Mitigating POODLE on MS SQL Server
Posted on 2015-02-24
We have some Windows 2008 R2 servers that have had SSL completely disabled via the MS recommended registry change, and the subsequent Nessus scans bore that out as 443 was no longer being flagged for SSL POODLE.
However, the MS SQL Server running on the same host does still flag that vulnerability during the Nessus scans. I don't seem to be able to get good results using the openssl binary or sslscan to check out the SQL Server port. I also attempted logging into the SQL Server using sqlcmd while running a capture with NetMonitor, and the output would lead me to believe it is not running. Looking at the capture output, I can see where the client attempts a TLS handshake with the client hello, and then there is a client key exchange, followed by an TLS application data packet.

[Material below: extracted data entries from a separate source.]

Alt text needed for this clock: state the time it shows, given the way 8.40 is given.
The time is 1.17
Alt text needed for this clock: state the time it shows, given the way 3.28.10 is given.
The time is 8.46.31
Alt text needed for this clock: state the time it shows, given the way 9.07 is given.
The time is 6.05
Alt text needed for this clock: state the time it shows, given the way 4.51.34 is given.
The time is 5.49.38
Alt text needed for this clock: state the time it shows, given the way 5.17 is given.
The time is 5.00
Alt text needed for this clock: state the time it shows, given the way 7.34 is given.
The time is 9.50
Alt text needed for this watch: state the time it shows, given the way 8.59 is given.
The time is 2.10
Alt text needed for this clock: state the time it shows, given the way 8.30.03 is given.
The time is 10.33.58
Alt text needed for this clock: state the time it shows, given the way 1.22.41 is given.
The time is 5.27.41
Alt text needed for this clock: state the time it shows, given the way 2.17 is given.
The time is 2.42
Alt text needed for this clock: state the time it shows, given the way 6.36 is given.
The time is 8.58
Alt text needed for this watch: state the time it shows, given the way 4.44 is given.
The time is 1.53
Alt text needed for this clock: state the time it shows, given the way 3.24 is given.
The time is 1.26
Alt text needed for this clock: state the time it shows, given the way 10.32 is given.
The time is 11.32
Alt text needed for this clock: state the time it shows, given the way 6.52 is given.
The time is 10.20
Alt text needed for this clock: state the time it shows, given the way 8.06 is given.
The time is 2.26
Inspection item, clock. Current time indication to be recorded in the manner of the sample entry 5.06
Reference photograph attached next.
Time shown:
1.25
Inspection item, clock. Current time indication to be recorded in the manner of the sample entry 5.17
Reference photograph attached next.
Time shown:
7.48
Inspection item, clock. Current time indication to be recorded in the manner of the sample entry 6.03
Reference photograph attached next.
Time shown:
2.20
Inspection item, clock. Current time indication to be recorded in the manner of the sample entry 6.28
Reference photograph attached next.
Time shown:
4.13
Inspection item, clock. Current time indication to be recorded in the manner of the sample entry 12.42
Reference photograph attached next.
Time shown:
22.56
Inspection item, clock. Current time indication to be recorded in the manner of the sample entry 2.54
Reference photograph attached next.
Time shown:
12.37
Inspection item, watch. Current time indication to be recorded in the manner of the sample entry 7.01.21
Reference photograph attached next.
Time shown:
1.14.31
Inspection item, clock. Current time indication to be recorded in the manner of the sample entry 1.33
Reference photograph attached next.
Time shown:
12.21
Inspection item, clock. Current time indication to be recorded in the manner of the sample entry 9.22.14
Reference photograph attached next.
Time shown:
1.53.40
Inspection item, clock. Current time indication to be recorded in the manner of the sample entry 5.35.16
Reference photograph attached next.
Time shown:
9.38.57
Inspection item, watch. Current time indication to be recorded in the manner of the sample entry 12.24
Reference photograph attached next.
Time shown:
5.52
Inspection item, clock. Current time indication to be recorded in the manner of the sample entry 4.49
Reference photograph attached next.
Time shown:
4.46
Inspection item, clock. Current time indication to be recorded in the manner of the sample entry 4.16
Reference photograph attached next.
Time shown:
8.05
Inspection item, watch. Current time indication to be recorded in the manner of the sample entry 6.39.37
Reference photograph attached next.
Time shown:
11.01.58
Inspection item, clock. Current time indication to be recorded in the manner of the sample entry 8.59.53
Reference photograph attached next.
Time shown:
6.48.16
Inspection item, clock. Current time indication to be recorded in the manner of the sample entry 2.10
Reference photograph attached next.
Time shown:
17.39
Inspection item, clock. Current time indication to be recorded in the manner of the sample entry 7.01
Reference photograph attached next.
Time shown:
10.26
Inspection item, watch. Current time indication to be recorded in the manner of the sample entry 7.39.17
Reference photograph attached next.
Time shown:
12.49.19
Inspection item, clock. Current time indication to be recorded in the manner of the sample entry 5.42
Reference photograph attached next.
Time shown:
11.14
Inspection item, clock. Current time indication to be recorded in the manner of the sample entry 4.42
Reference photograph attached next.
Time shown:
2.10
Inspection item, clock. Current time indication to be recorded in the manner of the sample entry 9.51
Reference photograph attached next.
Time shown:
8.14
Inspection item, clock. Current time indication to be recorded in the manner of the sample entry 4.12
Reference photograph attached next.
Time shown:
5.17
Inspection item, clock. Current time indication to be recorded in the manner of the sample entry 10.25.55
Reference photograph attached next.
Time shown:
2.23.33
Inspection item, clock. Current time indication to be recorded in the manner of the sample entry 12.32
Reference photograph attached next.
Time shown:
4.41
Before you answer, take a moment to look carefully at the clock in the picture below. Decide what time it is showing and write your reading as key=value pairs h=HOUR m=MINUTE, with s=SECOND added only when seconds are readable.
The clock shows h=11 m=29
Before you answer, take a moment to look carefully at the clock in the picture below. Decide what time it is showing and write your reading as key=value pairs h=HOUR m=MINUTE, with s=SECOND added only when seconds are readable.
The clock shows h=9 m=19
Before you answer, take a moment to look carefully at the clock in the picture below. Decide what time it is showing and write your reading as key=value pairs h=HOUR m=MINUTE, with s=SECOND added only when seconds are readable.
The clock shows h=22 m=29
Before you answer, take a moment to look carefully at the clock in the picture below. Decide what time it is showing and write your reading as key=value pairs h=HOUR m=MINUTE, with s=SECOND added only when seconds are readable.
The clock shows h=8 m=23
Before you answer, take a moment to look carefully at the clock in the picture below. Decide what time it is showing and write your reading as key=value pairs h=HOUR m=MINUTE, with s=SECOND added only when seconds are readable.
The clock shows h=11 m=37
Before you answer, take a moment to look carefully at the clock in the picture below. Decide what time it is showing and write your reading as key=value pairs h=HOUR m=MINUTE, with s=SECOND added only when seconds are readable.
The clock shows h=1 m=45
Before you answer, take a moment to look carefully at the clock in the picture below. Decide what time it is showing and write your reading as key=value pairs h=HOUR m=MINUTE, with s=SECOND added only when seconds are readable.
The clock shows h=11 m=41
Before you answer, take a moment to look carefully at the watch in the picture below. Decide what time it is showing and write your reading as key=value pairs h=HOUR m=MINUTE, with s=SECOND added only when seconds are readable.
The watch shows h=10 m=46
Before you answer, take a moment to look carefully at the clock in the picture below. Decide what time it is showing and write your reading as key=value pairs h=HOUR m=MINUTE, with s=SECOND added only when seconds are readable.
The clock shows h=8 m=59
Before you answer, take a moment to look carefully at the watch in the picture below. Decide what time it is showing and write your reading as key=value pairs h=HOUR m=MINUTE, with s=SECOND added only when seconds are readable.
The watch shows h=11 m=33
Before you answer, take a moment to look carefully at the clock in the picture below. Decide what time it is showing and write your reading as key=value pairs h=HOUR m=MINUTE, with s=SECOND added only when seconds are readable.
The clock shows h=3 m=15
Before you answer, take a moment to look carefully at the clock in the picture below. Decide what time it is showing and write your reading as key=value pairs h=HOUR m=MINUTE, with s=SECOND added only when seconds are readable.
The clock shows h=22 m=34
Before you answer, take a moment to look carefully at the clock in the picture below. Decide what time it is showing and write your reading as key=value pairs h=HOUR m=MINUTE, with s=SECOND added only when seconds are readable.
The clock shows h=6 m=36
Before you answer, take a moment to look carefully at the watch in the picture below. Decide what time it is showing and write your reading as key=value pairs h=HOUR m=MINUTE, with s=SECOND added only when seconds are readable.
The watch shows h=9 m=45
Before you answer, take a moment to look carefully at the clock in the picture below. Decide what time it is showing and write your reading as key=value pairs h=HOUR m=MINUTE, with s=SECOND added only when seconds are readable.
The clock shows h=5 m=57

Those are the only TLS packets - there were no TLS packets from the server responding to the client so I would think that would indicate TLS/SSL is not being used by the SQL server.
BUT - why would sqlcmd attempt to initiate a TLS handshake if encryption was not enabled, and Tenable states this is not a false positive.
Can anyone help me clear this up. Is there a good, definitive method to determine if SSL is enabled on MS SQL Server? This is assuming SQL Server does not use the system wide SSL/TLS implementation.